Face-à-face aux Éboulements : vitesse et drogues nommés par le coroner
Vers 9 h, sa voiture a dévié de sa trajectoire dans une courbe avant d’entrer en collision frontale avec un autre automobiliste.
La présence de méthamphétamine et de cannabis dans l’organisme de Noémie Boivin a contribué à l’accident mortel survenu le 8 février dernier aux Éboulements. C’est ce que précise le coroner Arnaud Samson dans son rapport rendu public le 10 septembre.
Le Journal de Québec a rapporté en premier ce dimanche l’information.
Les analyses toxicologiques ont révélé une concentration mesurable de méthamphétamine dans le sang de la conductrice, ainsi que la présence de THC, métabolite actif du cannabis. Une dose de méthamphétamine a aussi été retrouvée dans ses effets personnels.
Le coroner souligne que cette combinaison de substances est susceptible d’altérer le jugement, de ralentir les réflexes et de favoriser une conduite impulsive.

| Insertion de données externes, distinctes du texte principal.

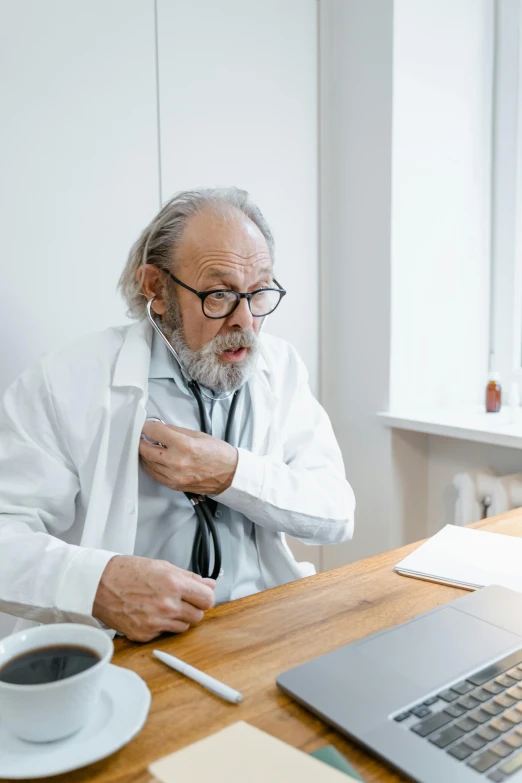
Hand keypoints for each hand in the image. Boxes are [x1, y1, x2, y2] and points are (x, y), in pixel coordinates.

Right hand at [92, 555, 215, 641]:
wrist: (98, 585)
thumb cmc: (127, 572)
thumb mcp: (162, 566)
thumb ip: (189, 577)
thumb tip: (210, 584)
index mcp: (174, 585)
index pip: (207, 599)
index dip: (205, 597)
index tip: (201, 595)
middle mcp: (167, 605)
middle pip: (198, 615)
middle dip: (192, 607)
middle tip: (179, 599)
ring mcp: (156, 622)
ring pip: (184, 627)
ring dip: (178, 618)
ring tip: (162, 605)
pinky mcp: (144, 635)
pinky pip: (164, 633)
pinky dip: (161, 625)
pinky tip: (149, 613)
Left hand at [139, 421, 237, 495]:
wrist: (230, 474)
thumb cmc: (218, 453)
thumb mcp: (197, 435)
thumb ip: (176, 431)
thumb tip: (160, 429)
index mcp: (184, 445)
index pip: (155, 432)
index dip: (146, 426)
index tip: (143, 425)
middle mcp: (176, 462)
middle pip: (145, 450)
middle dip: (140, 441)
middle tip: (141, 436)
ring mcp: (174, 476)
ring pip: (148, 464)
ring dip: (145, 454)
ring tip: (148, 447)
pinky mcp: (174, 485)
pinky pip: (155, 475)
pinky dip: (151, 466)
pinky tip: (154, 460)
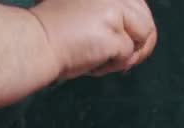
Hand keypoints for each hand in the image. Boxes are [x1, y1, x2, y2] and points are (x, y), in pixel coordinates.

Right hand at [29, 0, 156, 78]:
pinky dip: (113, 64)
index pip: (140, 8)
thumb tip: (145, 34)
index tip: (131, 45)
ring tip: (102, 57)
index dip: (139, 30)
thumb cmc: (58, 33)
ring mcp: (114, 7)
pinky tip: (93, 61)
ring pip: (143, 37)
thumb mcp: (91, 12)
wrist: (35, 43)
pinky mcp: (114, 29)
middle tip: (122, 59)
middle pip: (147, 23)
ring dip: (127, 55)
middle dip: (139, 46)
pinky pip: (129, 54)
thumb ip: (116, 16)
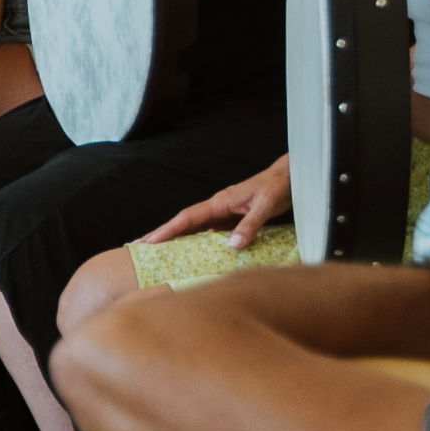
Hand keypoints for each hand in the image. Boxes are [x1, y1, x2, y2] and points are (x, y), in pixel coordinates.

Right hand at [146, 156, 294, 248]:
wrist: (290, 177)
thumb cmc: (277, 187)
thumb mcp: (265, 206)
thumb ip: (249, 225)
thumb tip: (232, 246)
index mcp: (220, 202)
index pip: (187, 218)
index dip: (168, 230)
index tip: (149, 242)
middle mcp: (217, 207)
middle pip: (184, 223)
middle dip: (162, 234)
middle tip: (139, 248)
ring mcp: (223, 213)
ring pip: (194, 228)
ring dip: (176, 239)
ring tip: (158, 253)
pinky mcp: (232, 219)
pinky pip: (209, 232)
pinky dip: (196, 241)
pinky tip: (190, 252)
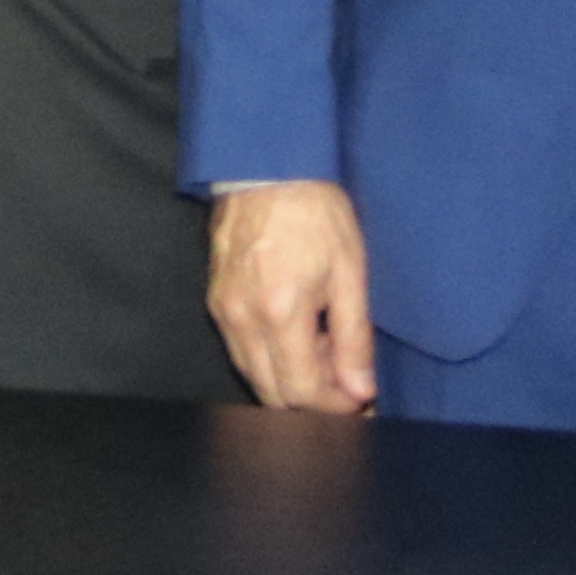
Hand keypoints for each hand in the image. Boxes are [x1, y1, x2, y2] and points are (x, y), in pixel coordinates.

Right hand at [208, 181, 375, 414]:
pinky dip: (270, 359)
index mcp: (280, 312)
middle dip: (313, 400)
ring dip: (290, 381)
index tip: (360, 397)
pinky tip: (297, 335)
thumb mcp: (350, 272)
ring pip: (253, 376)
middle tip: (346, 380)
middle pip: (272, 395)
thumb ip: (354, 337)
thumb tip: (360, 389)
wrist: (265, 168)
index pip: (302, 392)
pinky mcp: (215, 302)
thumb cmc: (314, 212)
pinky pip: (241, 351)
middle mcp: (243, 320)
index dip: (335, 406)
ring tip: (324, 352)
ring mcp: (223, 312)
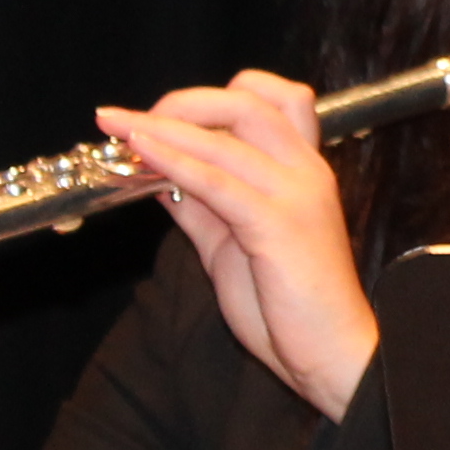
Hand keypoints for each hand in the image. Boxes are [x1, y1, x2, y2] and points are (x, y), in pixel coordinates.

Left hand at [97, 71, 379, 419]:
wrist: (331, 353)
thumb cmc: (289, 305)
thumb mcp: (233, 242)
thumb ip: (202, 204)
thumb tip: (158, 173)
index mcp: (302, 170)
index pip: (274, 98)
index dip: (217, 96)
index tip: (168, 116)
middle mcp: (305, 170)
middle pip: (247, 100)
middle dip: (182, 102)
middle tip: (132, 120)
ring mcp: (295, 194)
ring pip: (226, 136)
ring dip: (163, 126)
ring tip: (118, 127)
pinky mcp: (278, 225)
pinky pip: (218, 181)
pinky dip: (173, 161)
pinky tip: (141, 156)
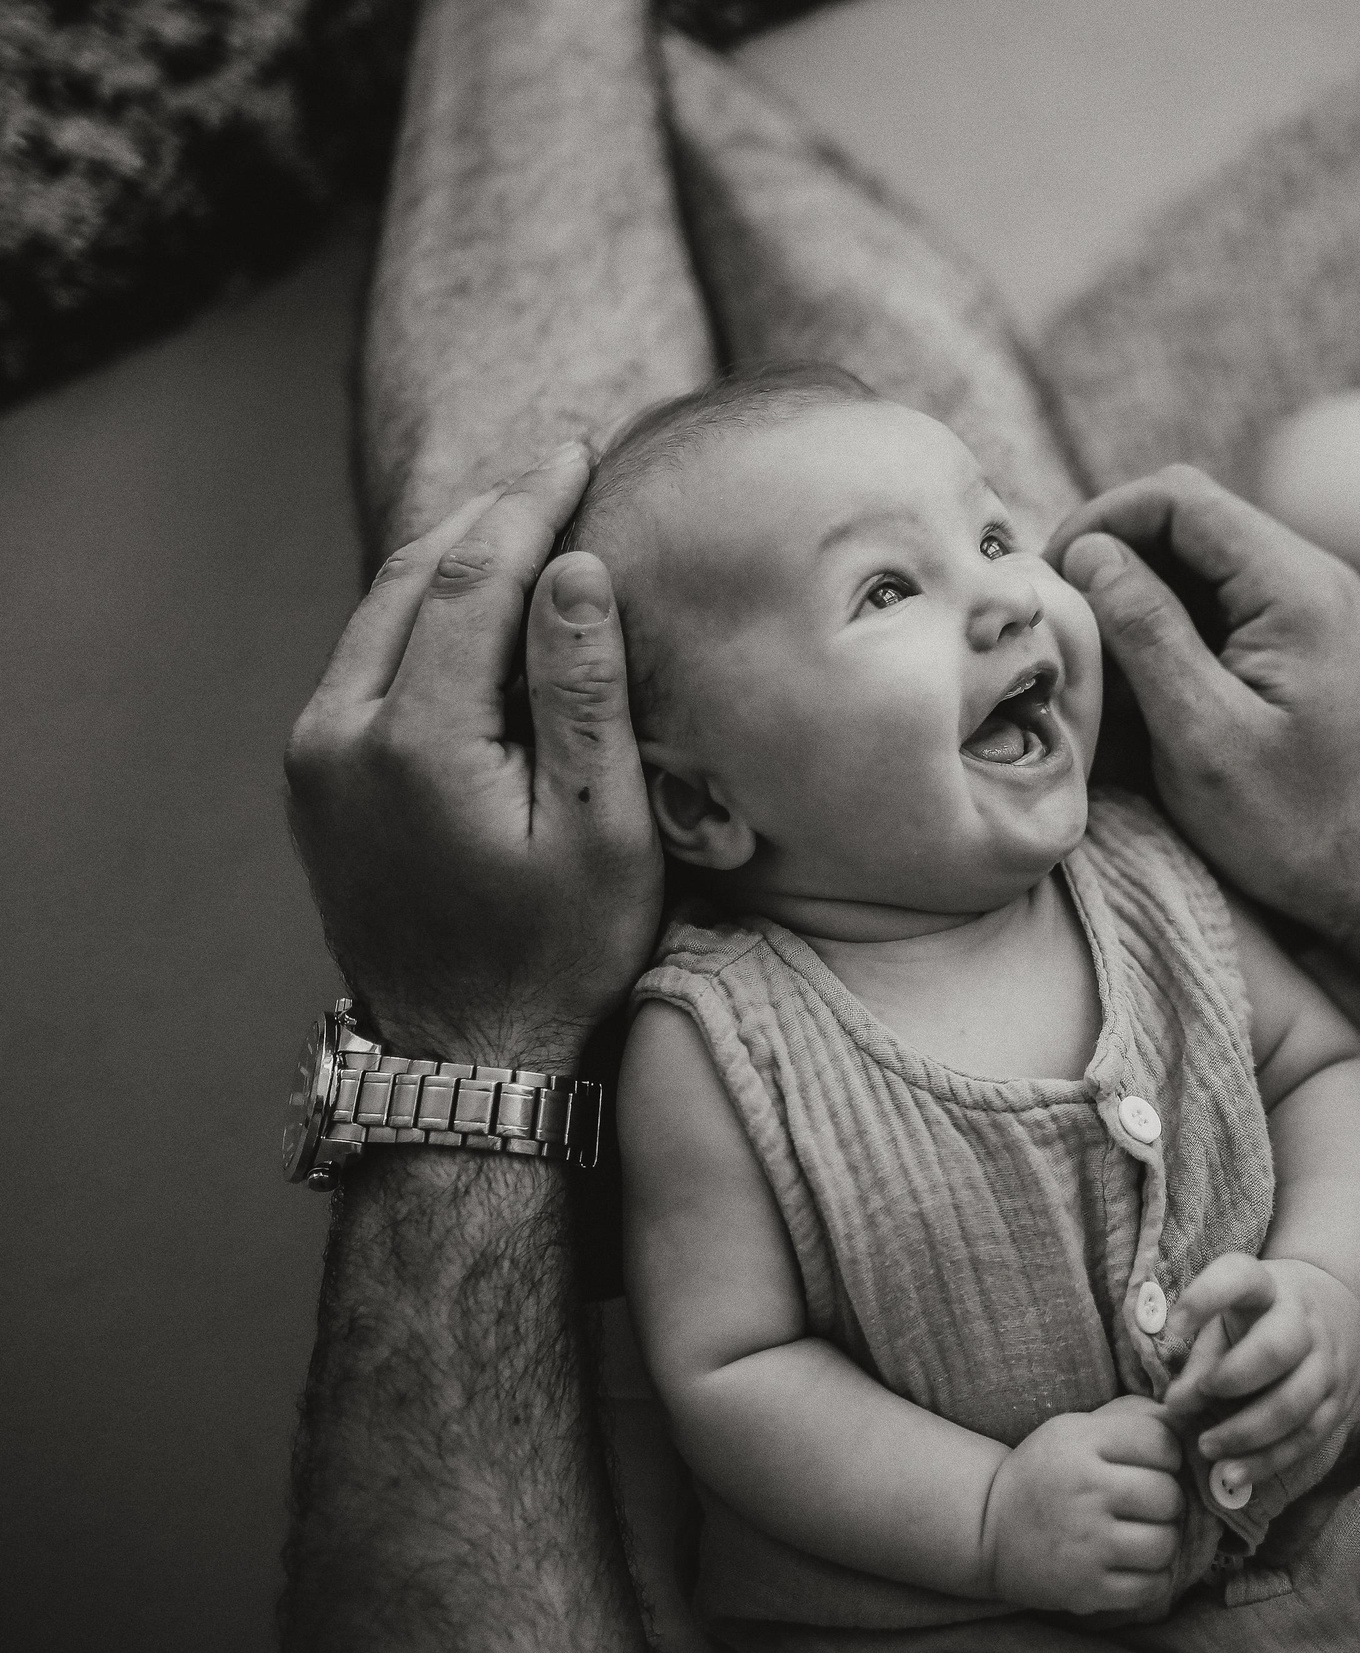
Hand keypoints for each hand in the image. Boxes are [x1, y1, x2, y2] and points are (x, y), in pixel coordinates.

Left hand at [284, 443, 659, 1072]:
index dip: (530, 502)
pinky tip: (474, 605)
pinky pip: (365, 659)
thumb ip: (582, 692)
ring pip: (377, 611)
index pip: (471, 576)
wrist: (466, 1054)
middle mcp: (340, 734)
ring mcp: (315, 757)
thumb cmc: (560, 952)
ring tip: (523, 517)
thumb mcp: (603, 828)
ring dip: (450, 555)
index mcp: (416, 741)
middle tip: (558, 466)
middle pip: (410, 575)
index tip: (580, 450)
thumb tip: (574, 568)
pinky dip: (420, 610)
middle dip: (488, 512)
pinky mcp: (315, 778)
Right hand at [981, 1394, 1185, 1614]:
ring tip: (1143, 1535)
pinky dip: (1154, 1578)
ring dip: (1163, 1541)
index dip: (1169, 1455)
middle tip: (1149, 1505)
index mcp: (1081, 1443)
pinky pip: (1151, 1587)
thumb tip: (1188, 1420)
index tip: (1152, 1465)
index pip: (1162, 1442)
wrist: (988, 1530)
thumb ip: (1131, 1420)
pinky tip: (1136, 1564)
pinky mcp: (1086, 1588)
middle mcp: (1085, 1491)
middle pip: (1168, 1496)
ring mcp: (1086, 1544)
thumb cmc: (1047, 1474)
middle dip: (1167, 1501)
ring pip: (1164, 1543)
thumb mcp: (1076, 1429)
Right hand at [1045, 467, 1359, 936]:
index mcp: (1296, 589)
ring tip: (1099, 655)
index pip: (1180, 498)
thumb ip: (1147, 633)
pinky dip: (1173, 619)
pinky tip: (1143, 675)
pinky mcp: (1304, 635)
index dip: (1103, 523)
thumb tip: (1090, 552)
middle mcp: (1314, 577)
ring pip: (1202, 555)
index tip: (1056, 582)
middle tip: (1068, 621)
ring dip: (1142, 590)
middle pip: (1191, 517)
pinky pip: (1224, 596)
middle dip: (1117, 555)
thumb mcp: (1202, 735)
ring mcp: (1314, 603)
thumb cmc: (1291, 825)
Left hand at [1161, 1254, 1359, 1491]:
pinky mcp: (1340, 1401)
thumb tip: (1174, 1407)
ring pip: (1294, 1404)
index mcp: (1268, 1288)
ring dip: (1246, 1433)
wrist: (1341, 1310)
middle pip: (1277, 1349)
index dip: (1205, 1298)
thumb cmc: (1264, 1317)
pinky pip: (1306, 1439)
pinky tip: (1233, 1475)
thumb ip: (1199, 1360)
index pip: (1240, 1278)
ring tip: (1207, 1447)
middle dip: (1233, 1379)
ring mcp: (1328, 1363)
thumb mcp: (1229, 1318)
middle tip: (1202, 1396)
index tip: (1175, 1325)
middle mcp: (1305, 1321)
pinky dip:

L’examen des modules électroniques du véhicule a démontré que Mme Boivin roulait à 120 km/h cinq secondes avant l’impact, dans une zone où la limite permise est de 90 km/h.
Le rapport mentionne également qu’aucun signal n’a permis de confirmer le port de la ceinture de sécurité.
Décès accidentel
Le coroner conclut à un décès de nature accidentelle, causé par un polytraumatisme. L’hypothèse d’un geste volontaire est écartée.
Il rappelle enfin que la jeune conductrice faisait l’objet d’une révocation de permis par la SAAQ au moment des événement.
Âgée de 21 ans et résidente de Clermont, la jeune femme venait de terminer un quart de nuit à l’hôpital de Baie-Saint-Paul lorsqu’elle a pris la route 362 en direction est.
Vers 9 h, sa voiture a dévié de sa trajectoire dans une courbe avant d’entrer en collision frontale avec un autre automobiliste qui n’a pu éviter l’impact.